What happens if my child makes a false allegation or statement before, during, or after the interview?
It is rare, but this is why we have a robust forensic interview process. The process, coupled with Court, helps sort out situations and reveal the truth.
Your child still needs medical attention. They may need tested or treated for STDs, pregnancy, or other injuries. Mental and other physical factors may not be obvious. Your child’s health can be substantiated through a careful medical exam, forensic interview, and investigative report.
If my child isn’t ready to talk or doesn’t tell you anything during the interview, can we reschedule?
It is rare, but the investigative team may decide to repeat or reschedule if there is a justifiable reason to do so.
Other common questions from parents, guardians, and caregivers
Counseling and therapy is important, which is why we have partners who provide this critical service to children and families.
No. Those matters are reserved for the Court.
Yes, however the Court may issue a recommendation otherwise. Or, the Prosecutor may advise you the case is weaker without one and may not proceed with charges.
My child was taken to the hospital where a rape exam was done and doctors spoke to them. Do they still need a forensic interview or exam?
Most likely, yes. Most times emergency room physicians are not equipped to conduct a forensic exam for later use in court. They may not take photographs, ask the right questions in a fact-finding way appropriate for Court, or take a full medical history from the perspective of the abuse.
Child sexual abuse almost always happens with no other witnesses. Medical evidence is often missing or temporary. And predators are very good at hiding what happened and scaring or pressuring children into keeping quiet. At some ages, children may not even be aware what is happening is bad.
There are many things that materialize after abuse, sometimes slowly, sometimes quickly. A proper investigation and exam should:
- Get history from the child and guardian
- Consider alternative reasons for signs or symptoms
- Identify and document signs of injury or infection
- Identify and diagnose medical conditions resulting from abuse
- Assess developmental, emotional, or behavioral problems. Of which many are slow to develop and may be easy to hide.
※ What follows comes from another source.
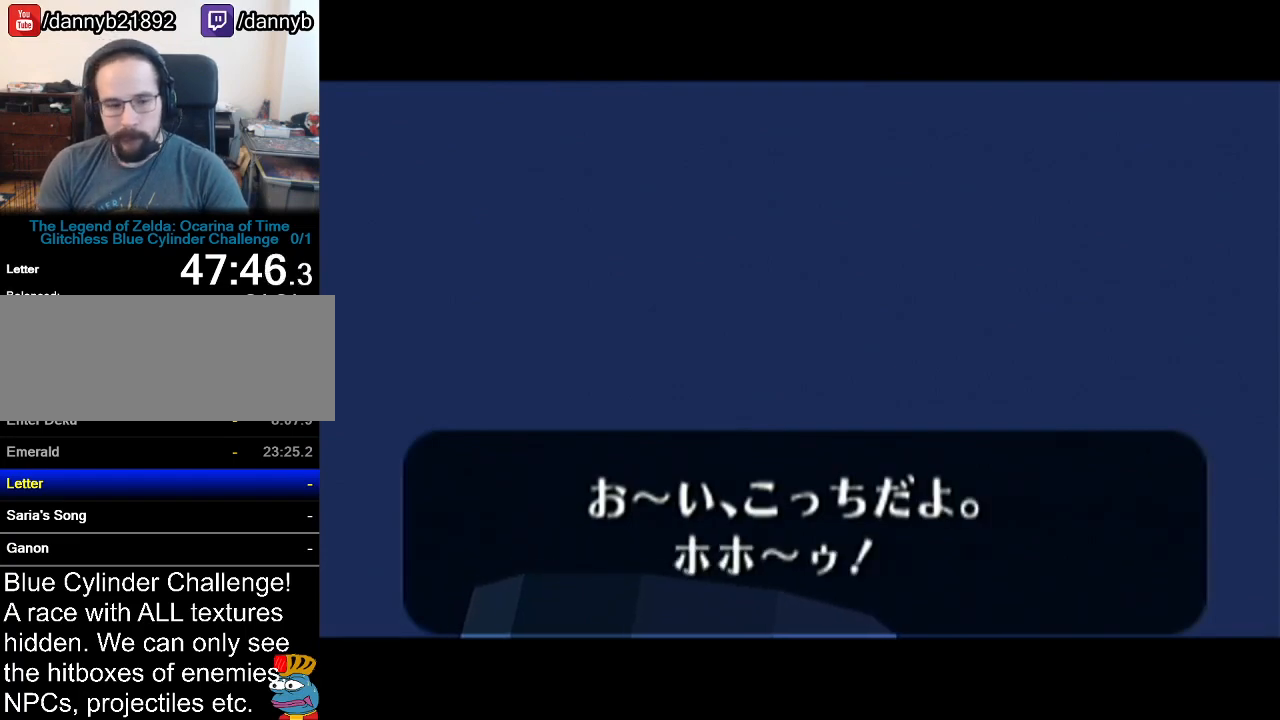
{"buttons": ["B"], "left_stick": "center", "events": [[33, "A", "down"], [83, "B", "down"], [100, "A", "up"], [133, "A", "down"], [133, "B", "up"], [234, "A", "up"], [234, "B", "down"], [267, "A", "down"], [267, "B", "up"], [334, "A", "up"], [334, "B", "down"], [384, "A", "down"], [384, "B", "up"], [450, "A", "up"], [450, "B", "down"]]}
- Reassure the child and family
- Document findings for later use by law enforcement, prosecutors, and Courts
- Help ensure the well-being of the child
Yes, there are two dozen CACs like CACSEI operating around Indiana. CACSEI is the only one serving Southeast Indiana. We have satellite locations in Madison and a new Greensburg location coming soon.
About allegations of abuse and disclosure
You do not report abuse to us. By law you must report it to 911 in an emergency or call the Child Abuse Hotline at 1-800–800–5556.
Children frequently do not have a baseline understanding of what it means to be touched appropriately or inappropriately. Often “nothing happened” turns out to be something much more. Disclosure is a process, and if DCS or law enforcement recommend a forensic interview, one should be conducted.
If the allegation of abuse happened more than 72 hours ago, there is no need to rush to the CAC, but you can still receive a forensic interview and medical exam.
If you suspect abuse, Indiana law requires you to make a report to 911 or law enforcement, or to the Indiana Child Abuse Hotline at 1–800–800–5556 first. If you bring them to CACSEI, our first step will be to call law enforcement.